Facebook treated voters with 'disrespect' over data collection
Facebook and others involved in the Cambridge Analytica scandal showed a "disturbing level of disrespect" for the personal data of voters, the Information Commissioner has said.
Elizabeth Denham was giving evidence to a parliamentary inquiry into fake news.
She said she was "astounded" by the amount of data held by companies such as Facebook, Cambridge Analytica, data brokers and political parties.
She also added weight to calls for Mark Zuckerberg to appear before MPs.
She stopped short of saying that he should come to the UK to answer questions posed by the Department for Digital, Culture, Media and Sport (DCMS) select committee's inquiry, something which has been demanded by MPs.

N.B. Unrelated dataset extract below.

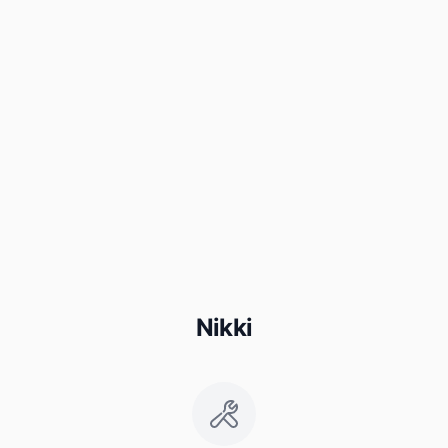
Nikki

But she did say that, in her investigation into Facebook's role, it was "critical" that she had direct access to executives based in the social media's new Mountain View offices.
It would be "very useful" for Mr Zuckerberg to talk directly to MPs, she said.

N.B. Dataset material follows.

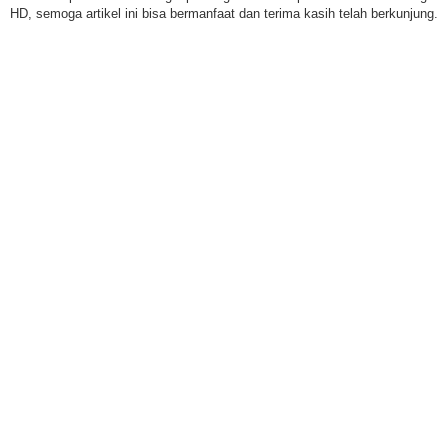
HD, semoga artikel ini bisa bermanfaat dan terima kasih telah berkunjung.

The Information Commissioner's Office (ICO) investigation into how the data of millions of Facebook users was harvested by an academic and shared with Cambridge Analytica was, she told MPs, "unprecedented", in terms of scale, cost and complexity.

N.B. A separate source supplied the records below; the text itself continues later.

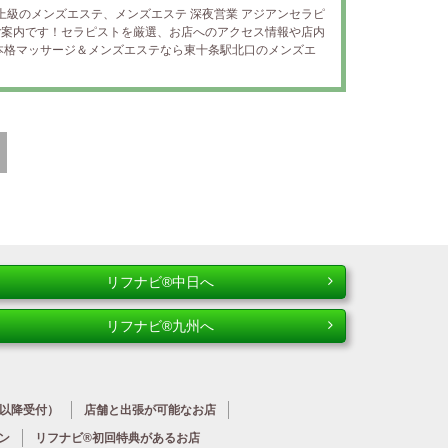
上級のメンズエステ、メンズエステ 深夜営業 アジアンセラピ
のご案内です！セラピストを厳選、お店へのアクセス情報や店内
本格マッサージ＆メンズエステなら東十条駅北口のメンズエ
リフナビ®中日へ
リフナビ®九州へ
時以降受付）
店舗と出張が
可能なお店
ン
リフナビ®初回特典が
あるお店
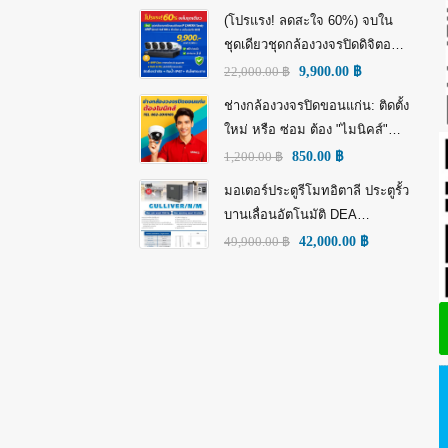
(โปรแรง! ลดสะใจ 60%) จบใน
ชุดเดียวชุดกล้องวงจรปิดดิจิตอล
IP Tiandy 4MP (คมชัดกว่า Full
22,000.00
฿
9,900.00
฿
HD)
ช่างกล้องวงจรปิดขอนแก่น: ติดตั้ง
ใหม่ หรือ ซ่อม ต้อง "ไมนิคส์"
(MINICS)
1,200.00
฿
850.00
฿
มอเตอร์ประตูรีโมทอิตาลี ประตูรั้ว
บานเลื่อนอัตโนมัติ DEA
GULLIVER/N/M: พลัง อิตาลี เพื่อ
49,900.00
฿
42,000.00
฿
ความทนทานที่เหนือกว่า!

In October, the ICO fined Facebook the maximum of £500,000, over its involvement in the controversy.
Ms Denham told MPs that Facebook needed "to significantly change its business practices".
"There is a fundamental tension between its business model and the protection of the privacy of users' data," she said.
She also spoke about how she felt a new regulatory model was needed to deal with online misinformation and harmful and offensive user-generated content - one that was tougher on tech firms.
"The time for self-regulation is over. That ship has sailed," she said.
She said that parliament needed to set the objectives, with a code of practice being drawn up by a hybrid regulator, combining the skills of Ofcom and the ICO.
"No country has tried this yet. It's quite controversial and the need to balance freedom of expression with the harms of the internet is hard," she told MPs.
She also said that there needed to be an "ethical pause" to consider how political marketing should be conducted online in future.
"We have to ask whether the same model that sells us holidays, shoes and cars should be used to engage with voters" she said.
In response to Ms Denham's appearance, DCMS committee chair Damian Collins said: "On Facebook, I welcome the Information Commissioner's comments that the platform needs to change and take much greater responsibility, and her call for Facebook to be subject to stricter regulation and oversight.
"It is noted that she thinks it would be 'very useful' for Mark Zuckerberg to appear in person to answer questions from my committee."